Шурке, наверно, стало бы легче, если бы он заплакал. Но он не мог — не умел. Только мучительно давился, перегнувшись через перила, словно бы пытался что-то проглотить, и кашлял, кашлял, кашлял…
Через минуту или две, когда пароксизм горя прошел, Шурка услышал над ухом взволнованный тонкий голос. Кто-то суетился возле него, пытаясь заглянуть в лицо.
— Раненый, раненый! — донеслось издалека. — Обопритесь на меня, раненый!
Это была давешняя девчонка, вместе с ним гонявшая крысу. А кто же был раненый? О, это он сам. Ведь руки-то у него забинтованы.
Мельком взглянув на девочку, Шурка понял, что блокаду она провела в Ленинграде. Уж очень была тщедушная. И лицо было худое, не по годам серьезное. Цвет лица белый, мучнистый, под глазами две резкие горизонтальные морщинки. Ошибиться невозможно.
Хлопотливая утешительница уверенным движением закинула Шуркину руку себе на плечо и попыталась тащить куда-то. Обращаться с ранеными ей было, видно, не в диковинку. А тоненький голос немолчно звенел:
— Вы сильнее налегайте, сильнее! В нашей сандружине я…
Шурка дал отвести себя от перил и усадить на какое-то крыльцо. Но от подсчитыванья пульса с негодованием отказался.
— Чего еще! — пробурчал он и сердито вырвал руку.
— Вы — раненый! — сказала девочка наставительно.
— Заладила: раненый, раненый! — передразнил он. Помолчал, негромко добавил:
— Просто переживаю я…
Он запнулся. Теперь, вероятно, надо встать, поблагодарить и уйти. Но куда он пойдет? В госпиталь к Степакову не пустят. Боцман и Чачко — на Лавенсари. А остаться с глазу на глаз со своим горем — об этом даже страшно было подумать!

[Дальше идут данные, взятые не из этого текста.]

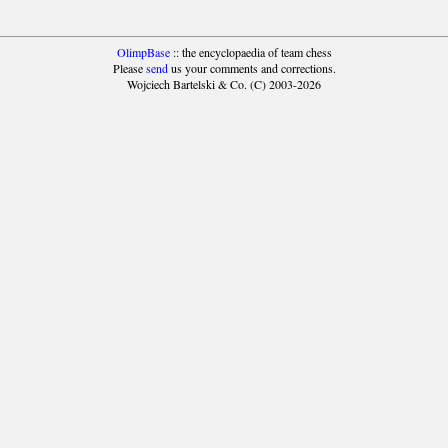
OlimpBase
:: the encyclopaedia of team chess
Please
send
us your comments and corrections.
Wojciech Bartelski & Co. (C) 2003-2026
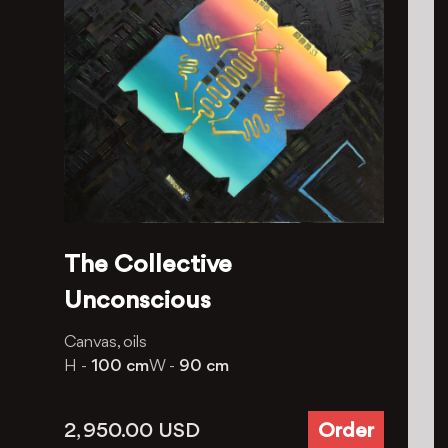
The Collective
Unconscious
Canvas, oils
H -
100 cm
W -
90 cm
2, 950.00
USD
Order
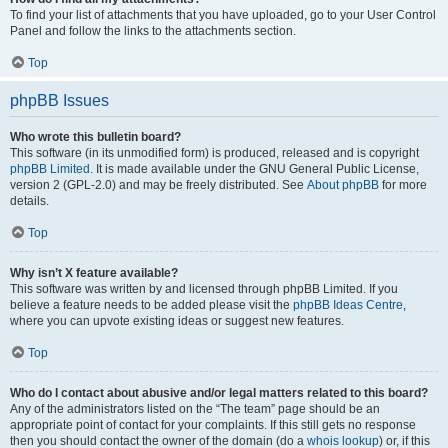
To find your list of attachments that you have uploaded, go to your User Control
Panel and follow the links to the attachments section.
Top
phpBB Issues
Who wrote this bulletin board?
This software (in its unmodified form) is produced, released and is copyright
phpBB Limited
. It is made available under the GNU General Public License,
version 2 (GPL-2.0) and may be freely distributed. See
About phpBB
for more
details.
Top
Why isn’t X feature available?
This software was written by and licensed through phpBB Limited. If you
believe a feature needs to be added please visit the
phpBB Ideas Centre
,
where you can upvote existing ideas or suggest new features.
Top
Who do I contact about abusive and/or legal matters related to this board?
Any of the administrators listed on the “The team” page should be an
appropriate point of contact for your complaints. If this still gets no response
then you should contact the owner of the domain (do a
whois lookup
) or, if this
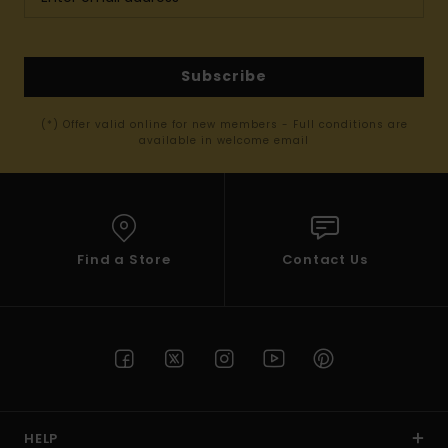
Subscribe
(*) Offer valid online for new members - Full conditions are
available in welcome email
Find a Store
Contact Us
HELP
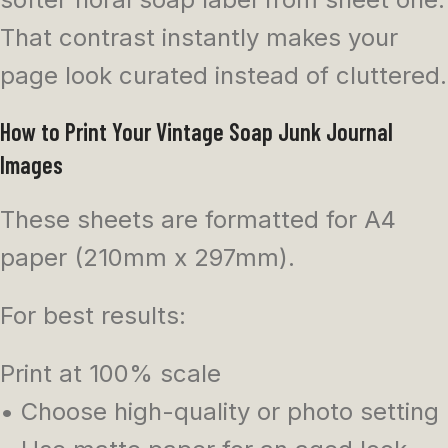
That contrast instantly makes your
page look curated instead of cluttered.
How to Print Your Vintage Soap Junk Journal
Images
These sheets are formatted for A4
paper (210mm x 297mm).
For best results:
Print at 100% scale
• Choose high-quality or photo setting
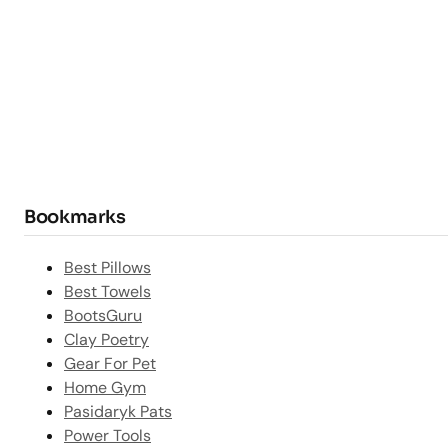
Bookmarks
Best Pillows
Best Towels
BootsGuru
Clay Poetry
Gear For Pet
Home Gym
Pasidaryk Pats
Power Tools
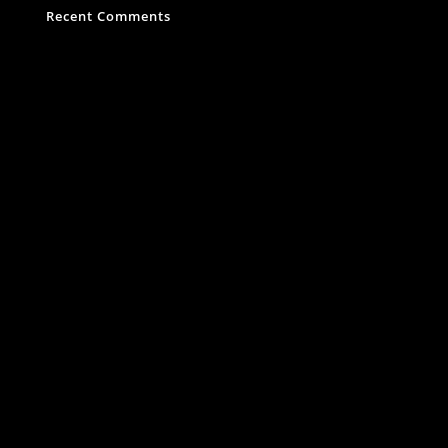
Recent Comments
Es sind keine Kommentare vorhanden.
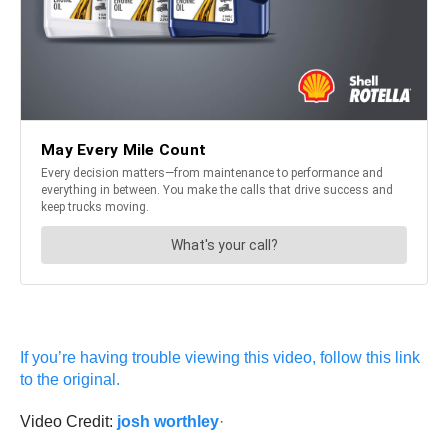
If you’re having trouble viewing this video, follow this link
to the original.
Video Credit:
josh worthley
·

Человеку иногда всего дороже слушатель, а еще лучше — слушательница. Шурка был в таком положении.
— Переживаю за своего командира, — пояснил он и шумно вздохнул, как вздыхают дети, успокаиваясь после рыданий. — Был, знаешь ли, у меня командир…

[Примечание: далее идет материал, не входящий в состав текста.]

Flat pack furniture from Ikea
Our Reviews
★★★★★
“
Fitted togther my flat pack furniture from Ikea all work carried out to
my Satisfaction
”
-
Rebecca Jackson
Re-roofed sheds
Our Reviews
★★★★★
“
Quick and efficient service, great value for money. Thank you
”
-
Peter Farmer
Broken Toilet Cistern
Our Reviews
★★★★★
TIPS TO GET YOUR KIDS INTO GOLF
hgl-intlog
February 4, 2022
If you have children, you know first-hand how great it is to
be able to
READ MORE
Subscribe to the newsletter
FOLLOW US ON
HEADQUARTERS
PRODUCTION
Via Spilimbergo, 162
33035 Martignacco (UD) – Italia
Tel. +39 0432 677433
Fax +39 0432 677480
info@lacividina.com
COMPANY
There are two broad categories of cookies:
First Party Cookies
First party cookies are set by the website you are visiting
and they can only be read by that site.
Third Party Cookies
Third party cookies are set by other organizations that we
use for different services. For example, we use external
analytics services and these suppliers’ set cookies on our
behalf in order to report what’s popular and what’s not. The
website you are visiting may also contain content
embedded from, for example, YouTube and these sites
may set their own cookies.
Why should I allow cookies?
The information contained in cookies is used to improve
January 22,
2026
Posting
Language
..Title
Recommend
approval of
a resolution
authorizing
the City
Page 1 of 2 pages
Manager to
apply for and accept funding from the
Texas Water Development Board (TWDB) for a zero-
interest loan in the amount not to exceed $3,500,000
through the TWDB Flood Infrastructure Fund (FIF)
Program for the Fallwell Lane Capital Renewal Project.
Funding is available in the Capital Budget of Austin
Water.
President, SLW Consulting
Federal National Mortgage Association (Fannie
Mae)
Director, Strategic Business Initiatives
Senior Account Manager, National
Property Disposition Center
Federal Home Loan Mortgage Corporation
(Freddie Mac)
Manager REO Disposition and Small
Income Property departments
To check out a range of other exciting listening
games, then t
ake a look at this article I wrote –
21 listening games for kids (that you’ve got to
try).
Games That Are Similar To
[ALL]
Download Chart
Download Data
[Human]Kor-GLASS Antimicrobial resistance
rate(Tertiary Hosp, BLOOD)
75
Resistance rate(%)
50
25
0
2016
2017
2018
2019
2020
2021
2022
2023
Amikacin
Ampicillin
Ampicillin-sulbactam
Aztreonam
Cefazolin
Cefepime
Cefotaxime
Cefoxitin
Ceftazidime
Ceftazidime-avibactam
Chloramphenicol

И Шурка рассказал своей утешительнице про Шубина.
«Наверно, очень стыдно, что я рассказываю ей, — думал он. — Но она же видела, как я переживал. И она ленинградка, провела в Ленинграде блокаду. Она-то поймет. А потом я встану и уйду, и мне уже не будет стыдно, потому что мы никогда не увидимся с нею. Ленинград большой…»
Понурив голову, он сидел на ступеньках грязного крыльца, заставленного ящиками с песком. Рядом слышалось прерывистое взволнованное дыхание.
«Слабый пол», — подумал Шурка. Девочка по-бабьи подперла щеку рукой, и очень добрые синие — кажется, даже ярко-синие — глаза ее наполнились слезами.